What’s wrong with that? Lots as it turns out. Yes, folks in both cultures described in typical research conversations what the job pain killers do: “Relieve pain”. That was the spoken, rational knowing of a pain killer. Turns out that’s actually not true at a behavioural or archetypal level, the place of real meaning. Americans take pain killers to make pain absent, to get on with their lives, so they take it when pain occurs. An ad with someone in pain and then an after-a-tablet shot in no pain, is in an easy, obvious story. Perfect.
That’s not why the English take pain killers at all. They take pain killers to prevent pain, before they are in pain. It’s a way to “stay in control… stiff upper lip and all that”. Images of people in pain are contrary to why they take pain killers. The ad didn’t work, and sales for the brand plummeted. As a marketer and cultural researcher, I found it fascinating. I also learned heaps.
Having just worked with Disney I’m appreciating their brilliance at reinterpreting marketing and advertising locally rather than building global campaigns. They stopped doing global campaigns more than a decade ago. They just don’t work. It’s why audience research must be understood in a cultural context rather than believing any comment is a universal pattern.
Credibility, quality, performance, ambition, transformation are just five examples of words used universally but have different cultural meanings. Let’s take “quality”. In Japan it tends to mean moving towards perfection; in Germany the meaning creates expectation around precise technical standards and in Australia (informally known as “Oz”) something is quality only if it helps me work better with others. Each of those makes little sense unless it’s your cultural milieu.
How about formality? In Oz, formality often connotes disconnection and lack of relationship and, potentially, disrespect. Formality (especially southern USA) typically is about respect and the honouring of station. Polar opposites. As an Australian to be called Mister or Sir grates.

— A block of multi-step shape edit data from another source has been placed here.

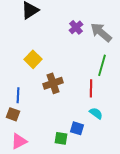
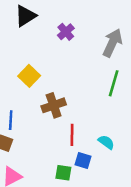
purple cross: (76, 27) -> (66, 32), moved
gray arrow: (101, 32) -> (112, 43), turned 75
red line: (91, 88) -> (72, 135), moved

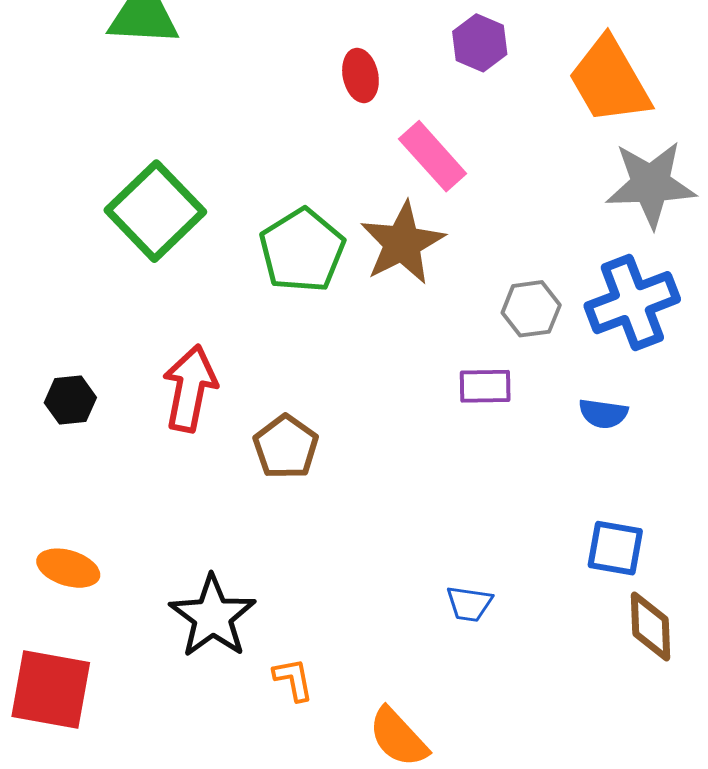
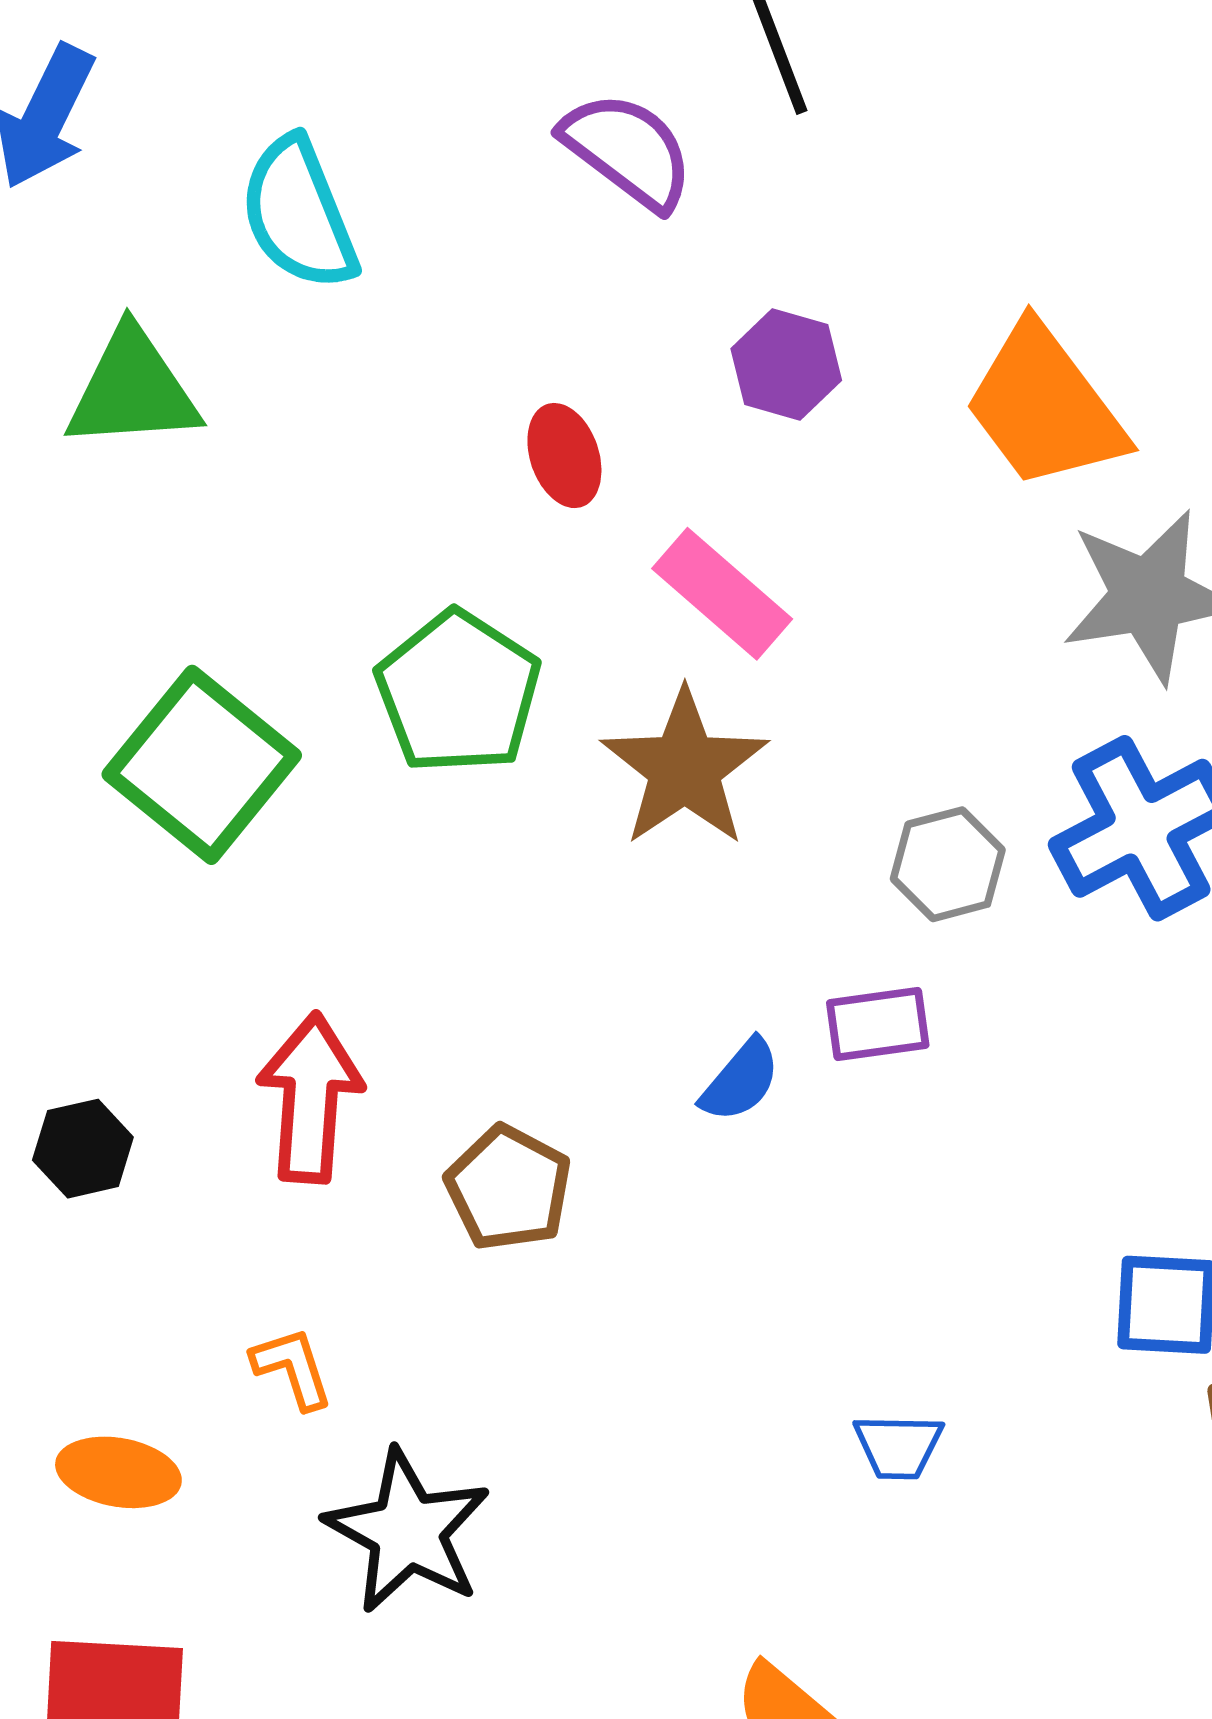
green pentagon: (302, 250) -> (458, 692), moved
blue semicircle: (603, 414) -> (741, 1081), moved, turned -51
orange L-shape: (293, 679) -> (292, 1368), moved

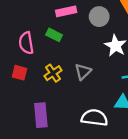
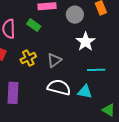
white semicircle: (94, 118) -> (59, 87), moved

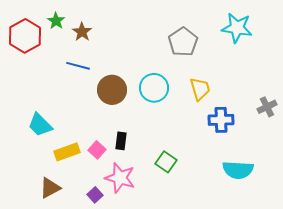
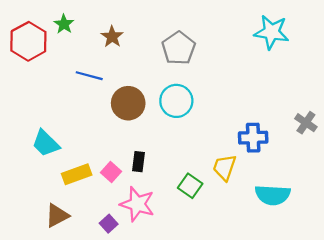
brown star: (82, 32) -> (112, 37), moved
gray pentagon: (183, 42) -> (179, 48), moved
yellow trapezoid: (200, 89) -> (224, 167), moved, turned -145
gray cross: (267, 107) -> (306, 123), turned -30

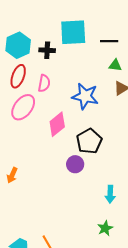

Credibility? In France credibility comes from breadth of knowledge while in Spain the deepest understanding is credible. In England it’s understated knowledge. Expertise is fundamental. It’s the emotional imprint around expertise that makes the difference.
We know language can be male and female. It also stands to reason countries will have a deep and different knowing even though the words sound the same.
Fons Trompenaars has researched and written brilliantly around culture leading to significant communication, commercial, consulting and marketing differences. For example, his research suggests in Sweden it’s best to start influencing with why something won’t work rather than why it will. Christine Afors’ work on Cultural Imprints supported this.
The way I open a workshop in other countries, including the USA, is subtly different from how I open in Australia. The difference is critical in speeding up intimacy and therefore listenability. Certainly, one can open the same way… however, the subtle shift can make a world of accelerated difference.
Working in IBM many years ago I put up the word “change”. Formally, it turned out to mean the same in Japan, Australia and the USA. Turns out the cultural imprint of that apparently simple word “change” is massively different.
For one culture it connoted broken, for another it connoted possibility, for another it meant tragedy and loss. It’s not that the word “change” was wrong to use. Rather it was the subtlety of the country archetype that mattered. Consequently, leading change required differing sensibilities. As someone who cares deeply about the future of work and meaning, words really matter.
It was fascinating to learn that “changes” rather than “change” was way more acceptable and hearable in Japan and Australia. The rational thinker will dismiss the difference. The connected leader will find it fascinating.
Think how words like transformation, strategy, purpose occur to you. It won’t be the same to others. Be curiously careful…
It’s time to find communicating, energising linguistic pathways that connect rather than fragment and create distance.
Words and language make for a beautiful difference. They matter. They talk to the heart and the soul. Poor leaders and ineffectual influences show little linguistic care.
Real leaders care and connect. It’s about beautiful differences and vital choices.